» WORK INSTRUCTION
Select and copy each line that contains the word "from", treating uppercase and lowercase as different.
(EXERCISE MATERIALS begins)
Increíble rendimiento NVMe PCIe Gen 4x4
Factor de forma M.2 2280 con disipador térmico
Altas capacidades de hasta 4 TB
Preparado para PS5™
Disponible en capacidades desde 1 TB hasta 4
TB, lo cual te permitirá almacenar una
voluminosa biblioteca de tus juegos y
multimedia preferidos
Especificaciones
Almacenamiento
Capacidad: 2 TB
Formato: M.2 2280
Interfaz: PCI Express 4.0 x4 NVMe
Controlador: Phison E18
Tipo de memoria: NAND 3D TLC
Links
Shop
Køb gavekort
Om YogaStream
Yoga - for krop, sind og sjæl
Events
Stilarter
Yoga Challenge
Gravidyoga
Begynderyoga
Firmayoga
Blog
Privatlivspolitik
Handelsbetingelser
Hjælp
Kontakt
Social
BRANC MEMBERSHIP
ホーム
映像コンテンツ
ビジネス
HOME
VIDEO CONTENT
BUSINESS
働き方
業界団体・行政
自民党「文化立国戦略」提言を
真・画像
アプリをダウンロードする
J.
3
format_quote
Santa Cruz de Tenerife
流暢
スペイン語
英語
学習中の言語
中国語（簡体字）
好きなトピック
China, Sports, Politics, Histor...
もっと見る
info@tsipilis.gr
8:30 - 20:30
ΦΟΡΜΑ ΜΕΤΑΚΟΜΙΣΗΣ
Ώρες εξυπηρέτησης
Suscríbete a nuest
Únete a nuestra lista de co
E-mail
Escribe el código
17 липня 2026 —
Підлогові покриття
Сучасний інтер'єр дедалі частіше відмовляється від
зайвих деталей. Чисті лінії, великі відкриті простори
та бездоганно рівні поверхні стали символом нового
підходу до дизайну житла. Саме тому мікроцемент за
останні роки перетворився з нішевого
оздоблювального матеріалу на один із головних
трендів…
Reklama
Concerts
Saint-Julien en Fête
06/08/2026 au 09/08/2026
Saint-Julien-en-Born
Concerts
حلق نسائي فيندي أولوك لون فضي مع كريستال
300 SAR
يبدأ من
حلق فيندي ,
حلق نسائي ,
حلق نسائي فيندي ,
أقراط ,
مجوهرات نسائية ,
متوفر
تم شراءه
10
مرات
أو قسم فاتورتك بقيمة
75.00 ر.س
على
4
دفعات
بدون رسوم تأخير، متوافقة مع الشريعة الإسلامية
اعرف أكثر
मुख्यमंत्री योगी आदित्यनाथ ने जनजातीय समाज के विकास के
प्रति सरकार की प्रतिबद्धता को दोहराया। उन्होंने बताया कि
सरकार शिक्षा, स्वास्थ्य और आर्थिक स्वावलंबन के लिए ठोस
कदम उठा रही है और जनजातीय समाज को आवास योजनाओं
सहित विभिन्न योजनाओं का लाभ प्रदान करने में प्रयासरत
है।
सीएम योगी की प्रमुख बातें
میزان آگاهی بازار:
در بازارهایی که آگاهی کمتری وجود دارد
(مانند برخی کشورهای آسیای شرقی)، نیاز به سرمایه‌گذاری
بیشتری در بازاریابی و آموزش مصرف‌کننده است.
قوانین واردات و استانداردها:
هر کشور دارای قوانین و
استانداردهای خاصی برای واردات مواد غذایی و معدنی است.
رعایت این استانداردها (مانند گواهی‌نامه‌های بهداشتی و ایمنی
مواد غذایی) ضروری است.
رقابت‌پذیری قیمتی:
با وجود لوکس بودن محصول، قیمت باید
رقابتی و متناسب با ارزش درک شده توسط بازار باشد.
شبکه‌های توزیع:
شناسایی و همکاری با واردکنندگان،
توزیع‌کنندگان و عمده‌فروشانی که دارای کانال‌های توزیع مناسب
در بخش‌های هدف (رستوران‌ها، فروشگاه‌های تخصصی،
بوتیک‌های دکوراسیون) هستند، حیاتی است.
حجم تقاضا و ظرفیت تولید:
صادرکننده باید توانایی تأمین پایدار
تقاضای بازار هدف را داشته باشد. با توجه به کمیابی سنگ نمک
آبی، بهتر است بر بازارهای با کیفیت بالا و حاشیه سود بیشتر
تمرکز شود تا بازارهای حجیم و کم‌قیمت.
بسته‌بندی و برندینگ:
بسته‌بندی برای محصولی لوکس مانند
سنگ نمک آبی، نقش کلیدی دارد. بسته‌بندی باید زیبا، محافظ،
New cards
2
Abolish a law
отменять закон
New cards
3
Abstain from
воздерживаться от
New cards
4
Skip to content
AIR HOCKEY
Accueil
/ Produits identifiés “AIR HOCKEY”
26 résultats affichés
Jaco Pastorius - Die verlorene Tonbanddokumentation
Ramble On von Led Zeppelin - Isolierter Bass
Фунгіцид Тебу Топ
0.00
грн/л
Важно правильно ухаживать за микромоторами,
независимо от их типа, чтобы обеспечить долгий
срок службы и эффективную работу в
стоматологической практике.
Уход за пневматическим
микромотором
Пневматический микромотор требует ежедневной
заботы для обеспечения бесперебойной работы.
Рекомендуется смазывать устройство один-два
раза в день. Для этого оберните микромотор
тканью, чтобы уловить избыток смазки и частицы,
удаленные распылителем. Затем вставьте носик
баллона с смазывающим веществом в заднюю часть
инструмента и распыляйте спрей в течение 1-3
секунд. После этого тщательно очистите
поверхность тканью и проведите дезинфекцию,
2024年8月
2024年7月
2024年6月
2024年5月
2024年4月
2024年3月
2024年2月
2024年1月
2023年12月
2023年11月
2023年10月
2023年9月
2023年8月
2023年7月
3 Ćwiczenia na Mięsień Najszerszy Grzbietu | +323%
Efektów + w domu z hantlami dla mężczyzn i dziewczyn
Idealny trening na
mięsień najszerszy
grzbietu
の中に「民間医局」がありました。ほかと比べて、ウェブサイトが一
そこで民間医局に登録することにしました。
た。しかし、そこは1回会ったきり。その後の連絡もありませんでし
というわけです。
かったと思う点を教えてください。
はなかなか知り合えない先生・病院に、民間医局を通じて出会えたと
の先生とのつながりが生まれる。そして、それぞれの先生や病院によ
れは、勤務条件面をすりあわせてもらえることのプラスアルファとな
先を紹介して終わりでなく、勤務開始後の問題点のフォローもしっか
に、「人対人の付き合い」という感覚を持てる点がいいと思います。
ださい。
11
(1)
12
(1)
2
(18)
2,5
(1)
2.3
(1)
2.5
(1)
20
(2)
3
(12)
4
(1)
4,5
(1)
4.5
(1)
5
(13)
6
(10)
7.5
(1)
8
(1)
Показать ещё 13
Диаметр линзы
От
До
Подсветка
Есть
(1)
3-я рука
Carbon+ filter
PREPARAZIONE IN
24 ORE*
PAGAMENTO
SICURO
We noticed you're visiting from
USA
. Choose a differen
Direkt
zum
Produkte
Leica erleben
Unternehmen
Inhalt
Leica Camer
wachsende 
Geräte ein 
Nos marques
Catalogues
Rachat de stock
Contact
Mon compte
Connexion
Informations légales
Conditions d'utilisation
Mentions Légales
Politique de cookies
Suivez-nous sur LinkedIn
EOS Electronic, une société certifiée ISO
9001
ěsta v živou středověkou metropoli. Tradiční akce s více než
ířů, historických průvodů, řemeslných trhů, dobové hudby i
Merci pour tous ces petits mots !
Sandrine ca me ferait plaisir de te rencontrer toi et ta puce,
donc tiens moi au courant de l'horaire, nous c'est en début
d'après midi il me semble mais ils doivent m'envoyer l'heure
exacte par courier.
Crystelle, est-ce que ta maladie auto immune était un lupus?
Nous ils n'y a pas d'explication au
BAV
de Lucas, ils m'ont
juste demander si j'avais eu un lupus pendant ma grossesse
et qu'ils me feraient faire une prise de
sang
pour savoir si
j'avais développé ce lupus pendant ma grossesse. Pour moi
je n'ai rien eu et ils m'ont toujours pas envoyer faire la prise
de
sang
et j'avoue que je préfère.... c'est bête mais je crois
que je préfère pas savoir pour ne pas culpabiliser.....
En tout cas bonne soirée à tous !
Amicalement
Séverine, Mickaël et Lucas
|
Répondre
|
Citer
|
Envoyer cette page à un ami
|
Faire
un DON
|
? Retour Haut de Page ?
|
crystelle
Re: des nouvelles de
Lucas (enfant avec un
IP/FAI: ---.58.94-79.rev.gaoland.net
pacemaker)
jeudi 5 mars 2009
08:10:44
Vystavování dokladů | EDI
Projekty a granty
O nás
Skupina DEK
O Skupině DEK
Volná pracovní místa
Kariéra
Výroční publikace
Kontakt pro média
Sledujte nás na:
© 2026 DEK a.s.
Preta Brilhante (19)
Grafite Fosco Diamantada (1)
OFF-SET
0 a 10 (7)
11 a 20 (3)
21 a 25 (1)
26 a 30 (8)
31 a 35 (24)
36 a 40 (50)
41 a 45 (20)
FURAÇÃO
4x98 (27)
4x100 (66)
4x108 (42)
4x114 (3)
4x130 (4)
(EXERCISE MATERIALS ends)
» OUTPUT OF THE EXERCISE
Abstain from
We noticed you're visiting from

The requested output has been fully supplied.